Como o Partido Socialista refere de forma clara no seu manifesto, é preciso mudar a Europa e fazer com que esta corresponda mais e melhor à legítima expetativa dos seus cidadãos. É preciso uma Europa mais atenta à pobreza e às desigualdades, e uma Europa capaz de avançar para novas políticas que melhorem a vida concreta dos seus cidadãos, das famílias e das empresas.

Desde a chegada de Orbán ao poder, o silêncio tem imperado na direita europeia. Em 2013, quando Rui Tavares apresentou o Relatório do Parlamento Europeu sobre a situação na Hungria – e que acabaria por ficar com o seu nome –, o Partido Popular Europeu (PPE) votou contra a adoção deste relatório. Só o agravamento da situação de ameaça democrática no país – que atingiu níveis insustentáveis – ou a aproximação das eleições europeias trouxeram a pronúncia, necessariamente negativa, do PPE relativamente à atuação do Partido de Orbán.

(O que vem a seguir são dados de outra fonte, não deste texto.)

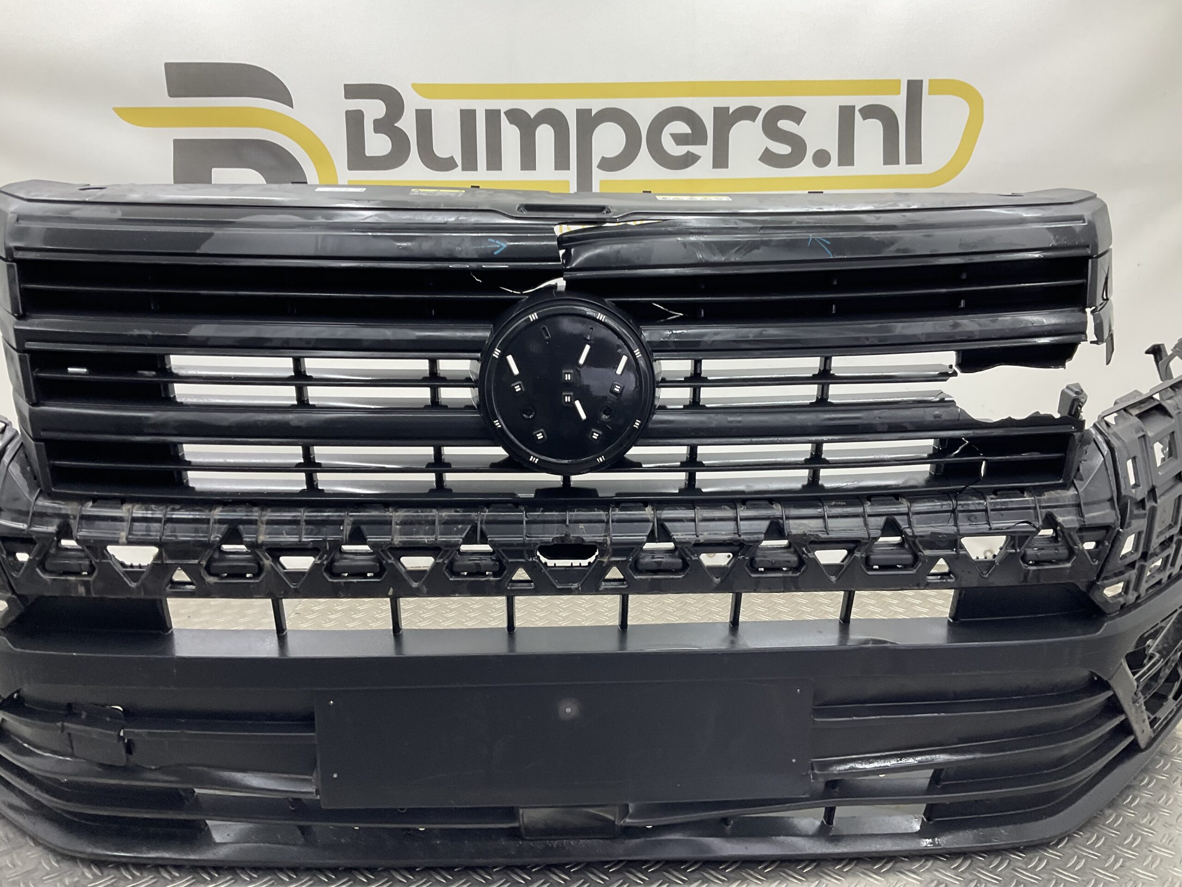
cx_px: 591
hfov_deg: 61.7
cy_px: 444
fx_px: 990
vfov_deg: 48.2
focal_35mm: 29
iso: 50
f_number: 1.8
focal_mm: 3
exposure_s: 1/120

O Partido Socialista e os Socialistas Europeus batem-se, aberta e afincadamente, nestas eleições europeias por um projeto europeu inclusivo, de solidariedade, de proteção social e ambiental, de sustentabilidade e de respeito pela democracia. O que não pode caber nesta construção europeia é o projeto político de Orbán. Até quando se manterá o silêncio ensurdecedor da Juventude do Partido Popular Europeu e a conivência do Partido Popular Europeu, a que pertencem, respetivamente, a JSD e o PSD e o CDS-PP, sobre a manutenção do partido de Viktor Orbán no seio da sua família política? É esse o projeto político que querem para a Europa?